Written task →
Upon reaching the line containing "- [ ] Find new", output that line and all remaining lines exactly, through the end of the entries, and output nothing before it.

--- --- ---

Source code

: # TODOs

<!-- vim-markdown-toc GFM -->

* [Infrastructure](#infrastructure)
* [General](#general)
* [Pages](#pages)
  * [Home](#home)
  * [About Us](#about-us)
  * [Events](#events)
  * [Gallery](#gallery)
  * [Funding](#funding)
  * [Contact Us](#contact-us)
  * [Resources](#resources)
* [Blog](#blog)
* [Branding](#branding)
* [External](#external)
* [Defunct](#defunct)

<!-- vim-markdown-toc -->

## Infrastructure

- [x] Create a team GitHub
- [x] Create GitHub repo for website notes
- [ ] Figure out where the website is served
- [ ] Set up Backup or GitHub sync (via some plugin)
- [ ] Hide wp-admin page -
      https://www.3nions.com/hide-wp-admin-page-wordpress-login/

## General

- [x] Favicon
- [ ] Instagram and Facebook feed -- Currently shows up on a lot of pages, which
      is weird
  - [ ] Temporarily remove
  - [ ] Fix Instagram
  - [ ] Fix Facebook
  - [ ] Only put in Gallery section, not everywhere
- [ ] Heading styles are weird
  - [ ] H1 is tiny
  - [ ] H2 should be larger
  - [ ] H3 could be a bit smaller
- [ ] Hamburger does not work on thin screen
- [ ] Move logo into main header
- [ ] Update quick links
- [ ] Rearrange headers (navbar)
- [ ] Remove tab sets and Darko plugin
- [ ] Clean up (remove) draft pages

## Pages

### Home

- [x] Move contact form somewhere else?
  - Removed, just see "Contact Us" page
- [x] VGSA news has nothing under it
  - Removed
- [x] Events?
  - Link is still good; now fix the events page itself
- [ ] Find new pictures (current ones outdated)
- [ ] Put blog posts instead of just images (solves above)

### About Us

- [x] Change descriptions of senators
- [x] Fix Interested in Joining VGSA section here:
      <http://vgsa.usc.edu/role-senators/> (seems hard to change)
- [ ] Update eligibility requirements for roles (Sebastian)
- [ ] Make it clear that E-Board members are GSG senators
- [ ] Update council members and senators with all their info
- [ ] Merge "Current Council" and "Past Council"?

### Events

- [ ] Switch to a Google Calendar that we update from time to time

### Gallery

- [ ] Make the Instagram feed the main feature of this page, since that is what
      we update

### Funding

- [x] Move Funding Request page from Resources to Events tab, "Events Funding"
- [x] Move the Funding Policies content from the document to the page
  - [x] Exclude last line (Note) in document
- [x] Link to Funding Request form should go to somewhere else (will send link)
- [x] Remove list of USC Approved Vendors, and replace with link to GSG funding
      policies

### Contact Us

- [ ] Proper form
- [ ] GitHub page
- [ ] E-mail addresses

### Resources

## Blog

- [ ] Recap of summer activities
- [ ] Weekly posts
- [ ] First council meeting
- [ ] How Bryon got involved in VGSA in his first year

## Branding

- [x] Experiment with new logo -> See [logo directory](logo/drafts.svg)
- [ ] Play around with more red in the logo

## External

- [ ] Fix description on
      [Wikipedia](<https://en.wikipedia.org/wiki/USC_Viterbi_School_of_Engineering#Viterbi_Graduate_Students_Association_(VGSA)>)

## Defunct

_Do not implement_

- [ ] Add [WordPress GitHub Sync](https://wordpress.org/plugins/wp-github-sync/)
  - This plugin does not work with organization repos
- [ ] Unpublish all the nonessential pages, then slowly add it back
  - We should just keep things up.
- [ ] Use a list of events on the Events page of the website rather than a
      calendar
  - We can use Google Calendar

--- --- ---

Response →
- [ ] Find new pictures (current ones outdated)
- [ ] Put blog posts instead of just images (solves above)

### About Us

- [x] Change descriptions of senators
- [x] Fix Interested in Joining VGSA section here:
      <http://vgsa.usc.edu/role-senators/> (seems hard to change)
- [ ] Update eligibility requirements for roles (Sebastian)
- [ ] Make it clear that E-Board members are GSG senators
- [ ] Update council members and senators with all their info
- [ ] Merge "Current Council" and "Past Council"?

### Events

- [ ] Switch to a Google Calendar that we update from time to time

### Gallery

- [ ] Make the Instagram feed the main feature of this page, since that is what
      we update

### Funding

- [x] Move Funding Request page from Resources to Events tab, "Events Funding"
- [x] Move the Funding Policies content from the document to the page
  - [x] Exclude last line (Note) in document
- [x] Link to Funding Request form should go to somewhere else (will send link)
- [x] Remove list of USC Approved Vendors, and replace with link to GSG funding
      policies

### Contact Us

- [ ] Proper form
- [ ] GitHub page
- [ ] E-mail addresses

### Resources

## Blog

- [ ] Recap of summer activities
- [ ] Weekly posts
- [ ] First council meeting
- [ ] How Bryon got involved in VGSA in his first year

## Branding

- [x] Experiment with new logo -> See [logo directory](logo/drafts.svg)
- [ ] Play around with more red in the logo

## External

- [ ] Fix description on
      [Wikipedia](<https://en.wikipedia.org/wiki/USC_Viterbi_School_of_Engineering#Viterbi_Graduate_Students_Association_(VGSA)>)

## Defunct

_Do not implement_

- [ ] Add [WordPress GitHub Sync](https://wordpress.org/plugins/wp-github-sync/)
  - This plugin does not work with organization repos
- [ ] Unpublish all the nonessential pages, then slowly add it back
  - We should just keep things up.
- [ ] Use a list of events on the Events page of the website rather than a
      calendar
  - We can use Google Calendar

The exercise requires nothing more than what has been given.